■ EXCERPT PROVIDED:

========================

Beijing outpaces New Delhi

There has been a sour touch in some of the commentary on Prime Minister Manmohan Singh's October 21-23 visit to China, suggesting that little or nothing was achieved by it.
But what did you expect? The circumstances of the visit ensured that its achievements were, at best, incremental, but not unimportant.
This is because it was very obviously the last visit of an outgoing Indian prime minister and it would have been unusual for the Chinese to have concluded any substantive agreement with him.

Legacy

But for Singh this was a legacy visit. However, as legacies go, the PM's record on China is mixed. Unlike the Vajpayee period, which saw the Chinese move on Sikkim and shift gears on border negotiations, the Manmohan era has known no significant breakthroughs.
Indeed, the UPA government's singular achievement has been to maintain Sino-Indian relations on an even keel through turbulent wake created by China's rapid rise in the last decade.
Actually, Singh played his own role in rocking the Sino-Indian boat when he signed the Indo-US nuclear deal.
Unlike many of his domestic critics, the Chinese understood the strategic statement of the deal and were understandably spooked. It presaged an Indo-US strategic partnership which would have the effect of constraining Beijing.
The end of the Bush presidency, and, more importantly, the economic crisis of 2008-2009 derailed that project. But the Chinese reacted sharply, putting the Special Representatives talks in a limbo and adopting a tougher posture on the Sino-Indian border issue which they signaled by beginning to refer to Arunachal Pradesh as "South Tibet."

========================

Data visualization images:
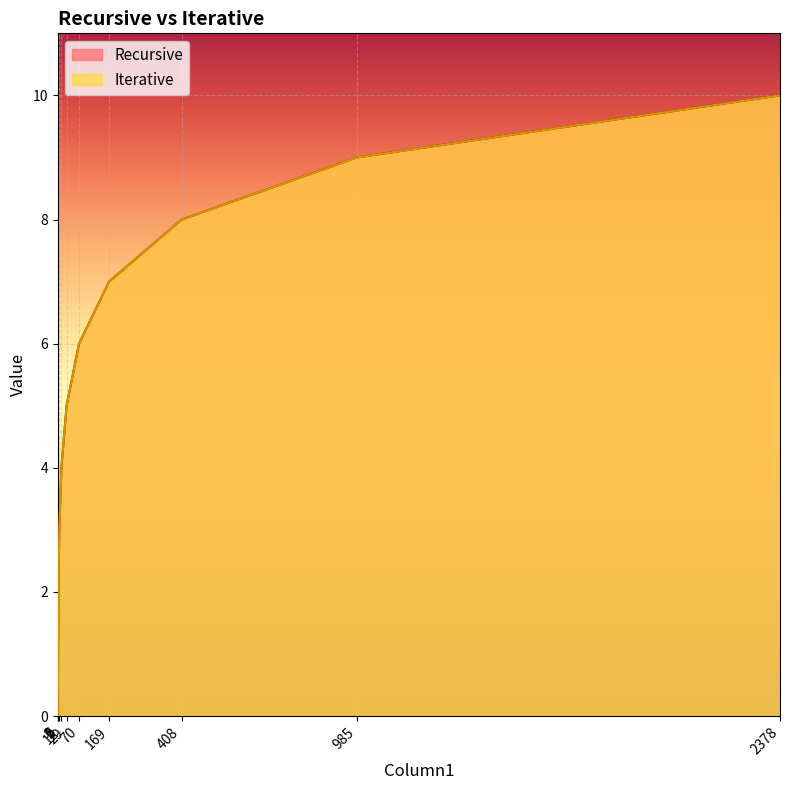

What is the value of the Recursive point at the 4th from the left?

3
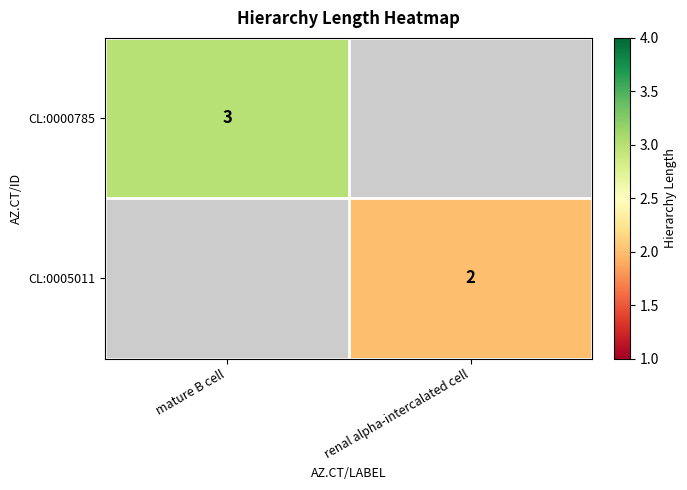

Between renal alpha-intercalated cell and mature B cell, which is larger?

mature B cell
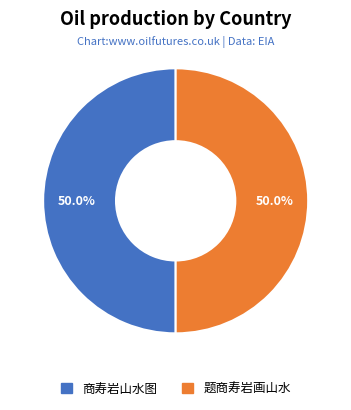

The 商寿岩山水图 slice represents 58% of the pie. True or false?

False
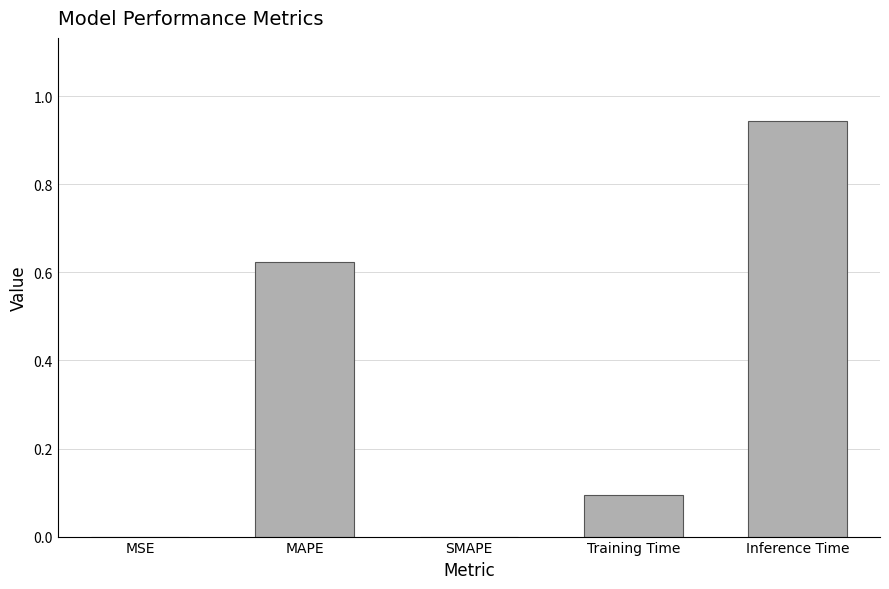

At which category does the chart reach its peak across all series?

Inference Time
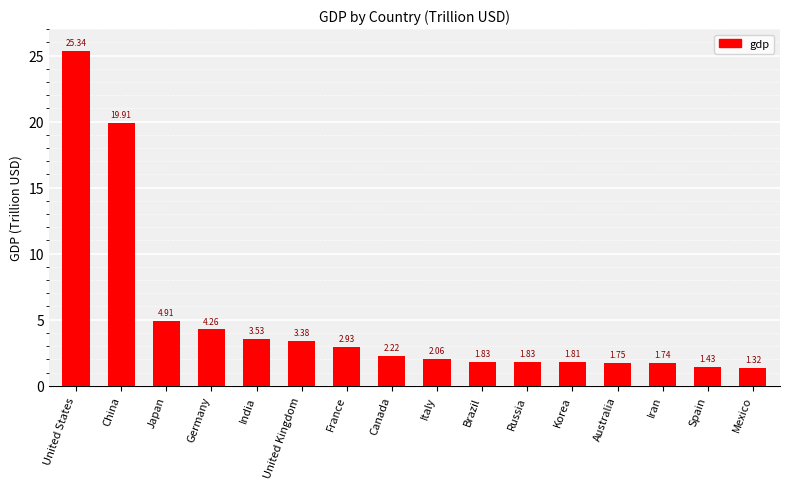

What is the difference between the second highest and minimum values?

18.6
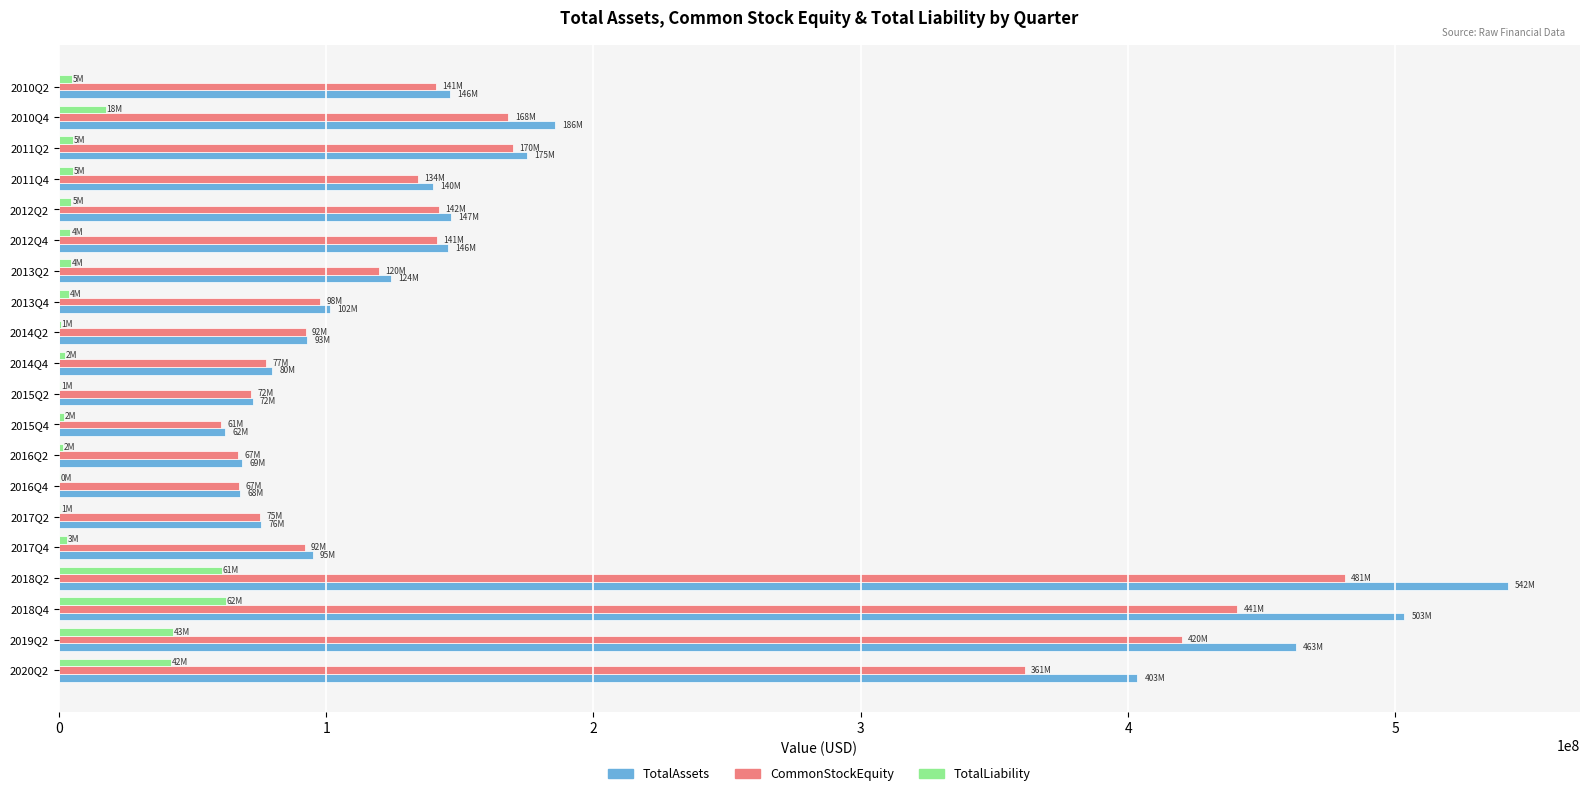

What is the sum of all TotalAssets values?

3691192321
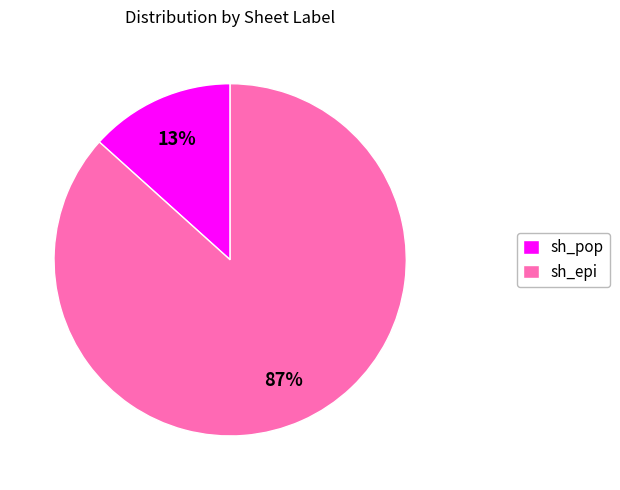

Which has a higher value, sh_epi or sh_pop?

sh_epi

========================

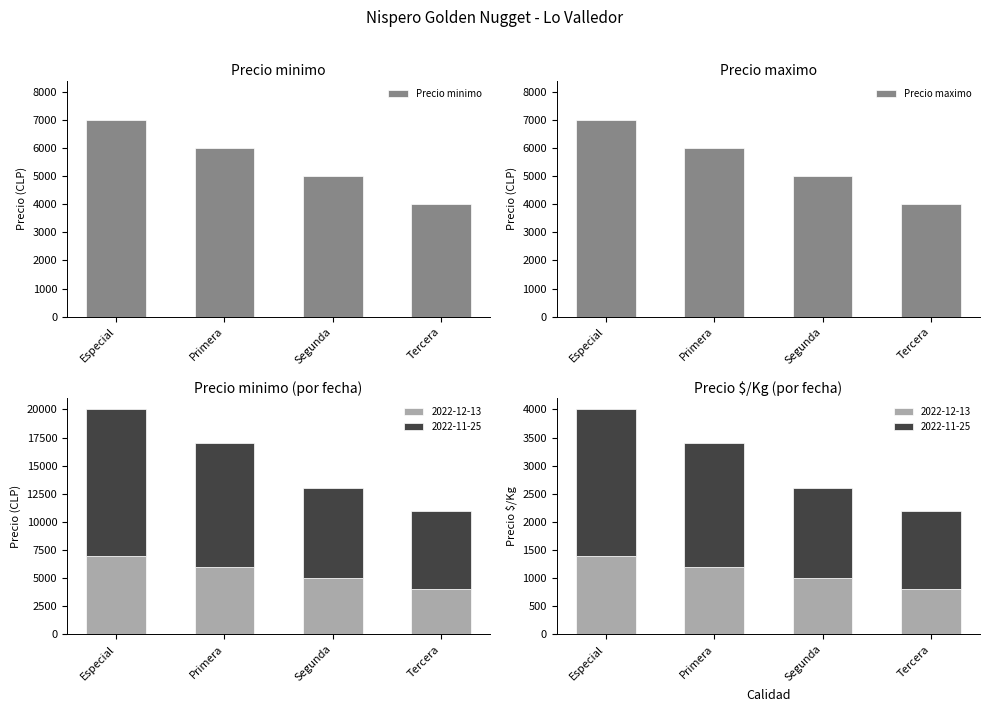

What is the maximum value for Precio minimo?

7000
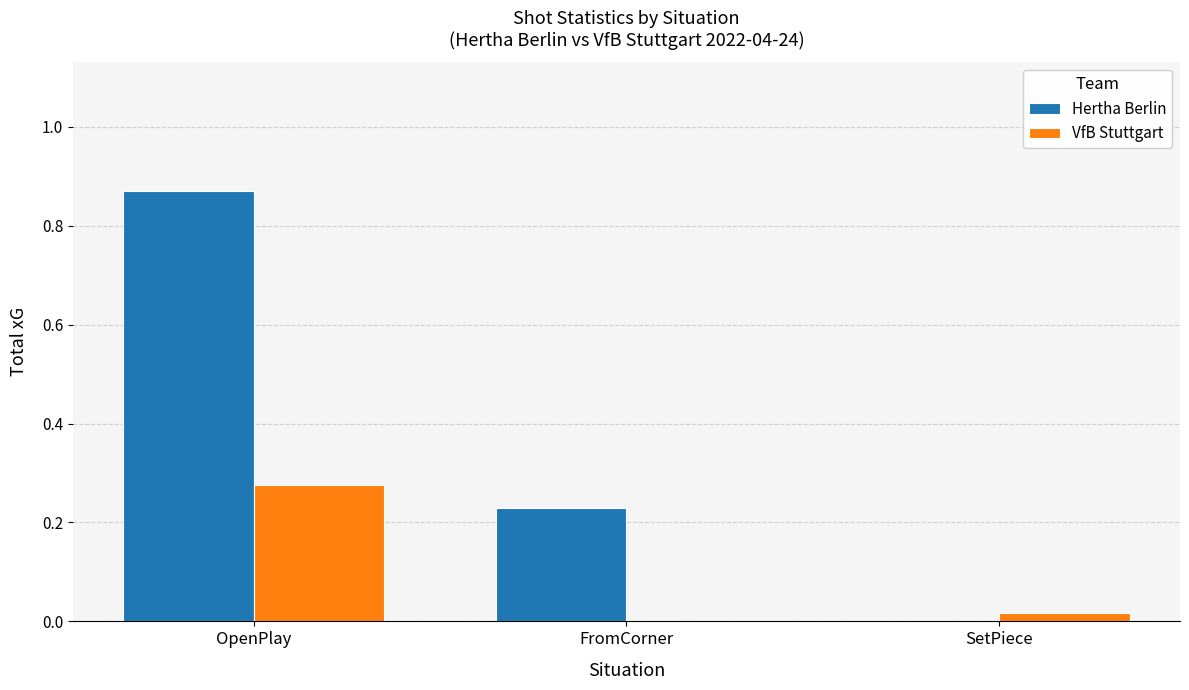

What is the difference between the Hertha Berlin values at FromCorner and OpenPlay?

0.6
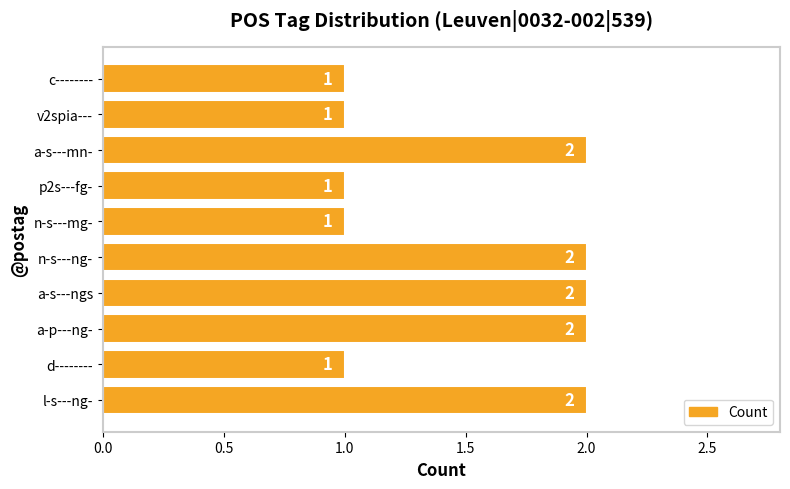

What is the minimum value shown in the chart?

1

========================

■ TASK INSTRUCTIONS:
**A)** Decide whether each statement agrees with the piece on Sino-Indian relations, and answer yes or no, quoting the words that settle it: (i) Singh's visit to China took place on October 21-23; (ii) the Manmohan era brought significant breakthroughs in relations with China; (iii) the Chinese began calling Arunachal Pradesh "South Tibet."
**B)** Carry on the piece on Sino-Indian relations, starting right after its final sentence.

■ EXERCISE RESULTS:
**A)**
(i) Yes: "Prime Minister Manmohan Singh's October 21-23 visit to China"
(ii) No: "the Manmohan era has known no significant breakthroughs."
(iii) Yes: "beginning to refer to Arunachal Pradesh as "South Tibet.""

**B)**
So, Singh's big achievement has indeed been to restore some calm in a relationship which was otherwise deteriorating. By that measure, the agreements and the speeches in Beijing indicate an improvement in relations, albeit, as we said, incremental.


The Border Defence Cooperation Agreement (BDCA) is, as its text itself reveals, a successor to a series of similar agreements beginning with the 1993 agreement for the maintenance of peace and tranquility along the Line of Actual Control (LAC).
The Chinese signatory to this agreement was a Lieutenant General of the People's Liberation Army Sun Jianguo, who is the PLA's Deputy Chief of Staff. Therein lies its real importance, in that it brings a powerful player on border issues into the confidence-building measures regime.
We should be clear that notwithstanding the new BDCA, there will be future episodes of "incursions" and possibly incidents like the one that took place on Depsang Plains earlier this year.
Another significant development was MoU to strengthen cooperation on Trans-Border rivers. Key Indian rivers such as the Sutlej, Indus and the Brahmaputra originate in the Tibet region of China. What happens there, natural events like landslides and floods or the construction of dams and diversion of waters have consequences downstream. The international law on this is weak and so far we have no agreement with China on the river waters.
In the past, the Chinese committed to provide hydrological information which could assist Indian flood control and power generation efforts. But now they have recognised in the MoU that transborder rivers are assets of value "to the socioeconomic development of all riparian countries." This is a tiny step, but could form the basis of a future negotiations and a possible water sharing agreement which could address India's concerns as a lower riparian.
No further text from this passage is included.